[Supplied records]

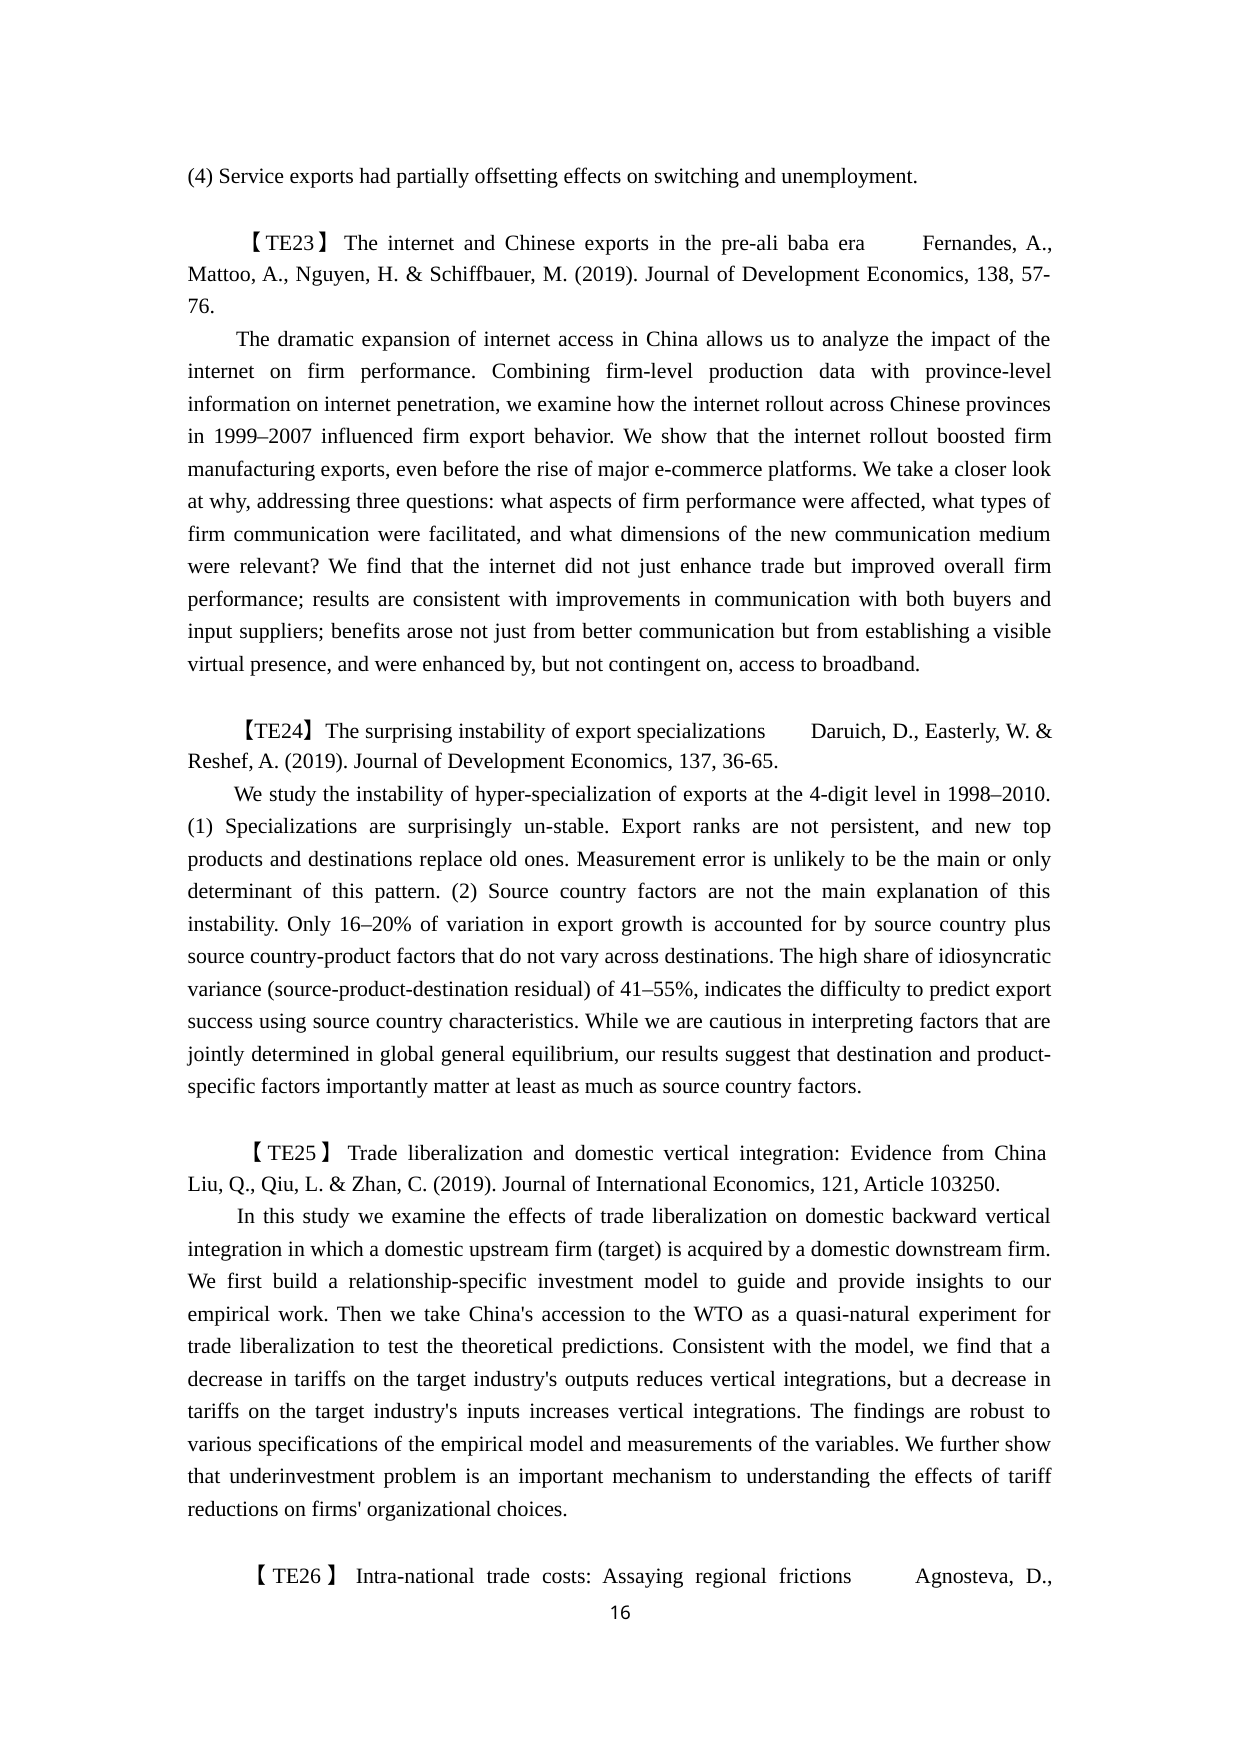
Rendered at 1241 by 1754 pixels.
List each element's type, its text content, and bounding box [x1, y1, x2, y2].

text In this study we examine the effects of trade liberalization on domestic backward vertical integration in which a domestic upstream firm (target) is acquired by a domestic downstream firm. We first build a relationship-specific investment model to guide and provide insights to our empirical work. Then we take China's accession to the WTO as a quasi-natural experiment for trade liberalization to test the theoretical predictions. Consistent with the model, we find that a decrease in tariffs on the target industry's outputs reduces vertical integrations, but a decrease in tariffs on the target industry's inputs increases vertical integrations. The findings are robust to various specifications of the empirical model and measurements of the variables. We further show that underinvestment problem is an important mechanism to understanding the effects of tariff reductions on firms' organizational choices. [187, 1200, 1053, 1525]
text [187, 1557, 1053, 1590]
text 【TE24】The surprising instability of export specializations Daruich, D., Easterly, W. & Reshef, A. (2019). Journal of Development Economics, 137, 36-65. [187, 712, 1053, 777]
text 【TE25】Trade liberalization and domestic vertical integration: Evidence from China Liu, Q., Qiu, L. & Zhan, C. (2019). Journal of International Economics, 121, Article 103250. [187, 1135, 1053, 1200]
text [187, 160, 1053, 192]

[/Supplied records]

Word for word, return the material, omitting the pictures.

**Response area**
Rendered at 1241 by 1754 pixels.
List each element's type, its text content, and bounding box [x1, y1, x2, y2].

text In this study we examine the effects of trade liberalization on domestic backward vertical integration in which a domestic upstream firm (target) is acquired by a domestic downstream firm. We first build a relationship-specific investment model to guide and provide insights to our empirical work. Then we take China's accession to the WTO as a quasi-natural experiment for trade liberalization to test the theoretical predictions. Consistent with the model, we find that a decrease in tariffs on the target industry's outputs reduces vertical integrations, but a decrease in tariffs on the target industry's inputs increases vertical integrations. The findings are robust to various specifications of the empirical model and measurements of the variables. We further show that underinvestment problem is an important mechanism to understanding the effects of tariff reductions on firms' organizational choices. [187, 1200, 1053, 1525]
text [187, 1557, 1053, 1590]
text 【TE24】The surprising instability of export specializations Daruich, D., Easterly, W. & Reshef, A. (2019). Journal of Development Economics, 137, 36-65. [187, 712, 1053, 777]
text 【TE25】Trade liberalization and domestic vertical integration: Evidence from China Liu, Q., Qiu, L. & Zhan, C. (2019). Journal of International Economics, 121, Article 103250. [187, 1135, 1053, 1200]
text [187, 160, 1053, 192]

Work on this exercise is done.